* How to complete this task *
Filter the entries below, keeping every line that has the word "pinky".

----

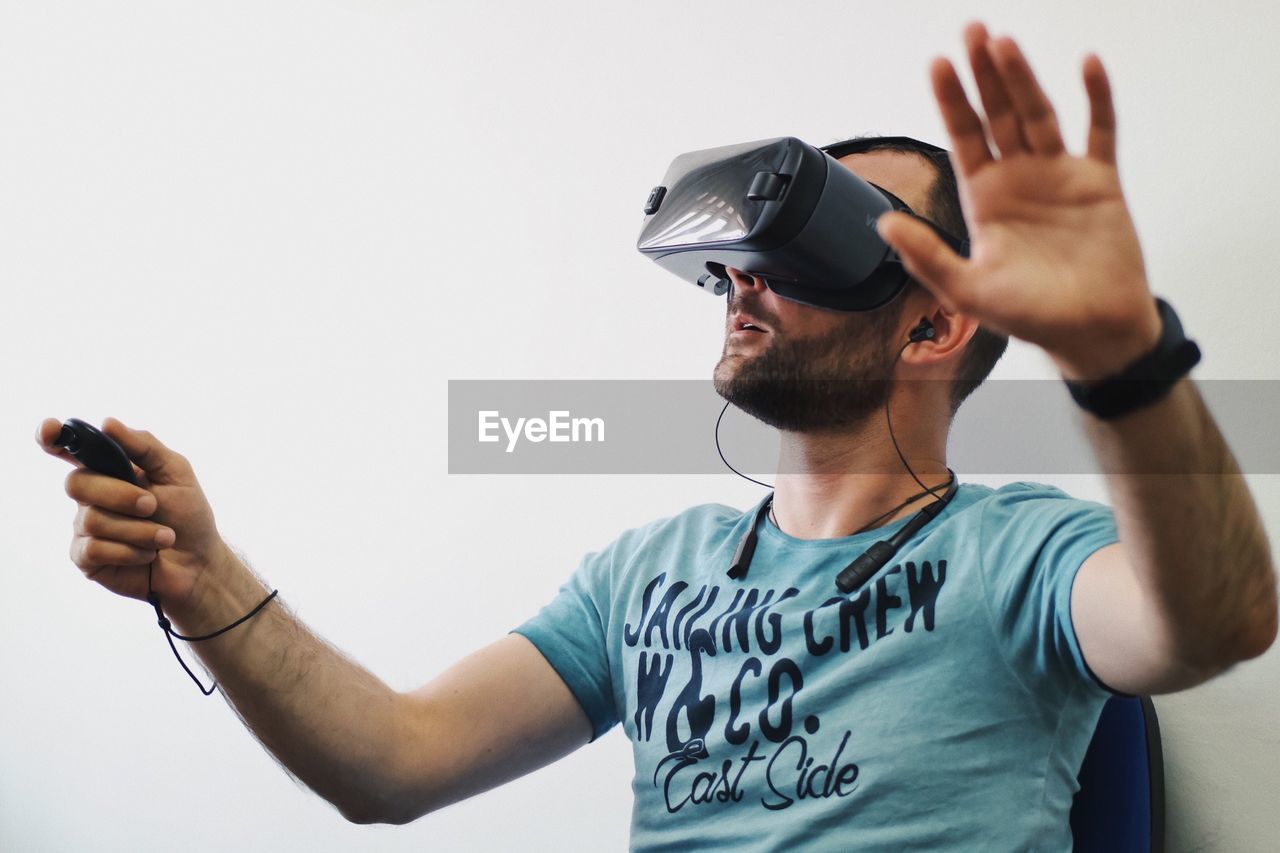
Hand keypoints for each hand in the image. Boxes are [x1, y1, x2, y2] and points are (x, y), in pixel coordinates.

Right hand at [37, 416, 230, 614]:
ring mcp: (85, 527)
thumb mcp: (176, 472)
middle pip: (77, 483)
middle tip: (152, 505)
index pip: (69, 449)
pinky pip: (94, 549)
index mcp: (109, 469)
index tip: (53, 430)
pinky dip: (131, 551)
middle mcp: (91, 496)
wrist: (199, 561)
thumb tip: (107, 423)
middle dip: (121, 495)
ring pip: (92, 520)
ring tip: (164, 536)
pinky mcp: (86, 558)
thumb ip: (144, 445)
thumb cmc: (187, 514)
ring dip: (139, 529)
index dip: (52, 437)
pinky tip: (147, 554)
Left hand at [876, 21, 1162, 380]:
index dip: (951, 101)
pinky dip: (1097, 98)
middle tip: (972, 31)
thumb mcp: (968, 291)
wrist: (1092, 333)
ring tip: (1006, 43)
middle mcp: (1019, 179)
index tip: (938, 64)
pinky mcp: (1100, 182)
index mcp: (984, 199)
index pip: (963, 138)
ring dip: (1024, 79)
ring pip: (1039, 115)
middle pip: (998, 115)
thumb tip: (883, 224)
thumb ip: (926, 257)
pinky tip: (1087, 65)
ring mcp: (1060, 176)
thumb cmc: (1030, 316)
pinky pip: (1099, 131)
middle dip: (984, 75)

----

* Answer to the problem *
pinky pip: (94, 549)
pinky dip: (131, 551)
pinky mcp: (86, 558)
pinky tip: (147, 554)
pinky dip: (1097, 98)
pinky mcp: (1100, 182)
pinky tip: (1087, 65)
pinky pip: (1099, 131)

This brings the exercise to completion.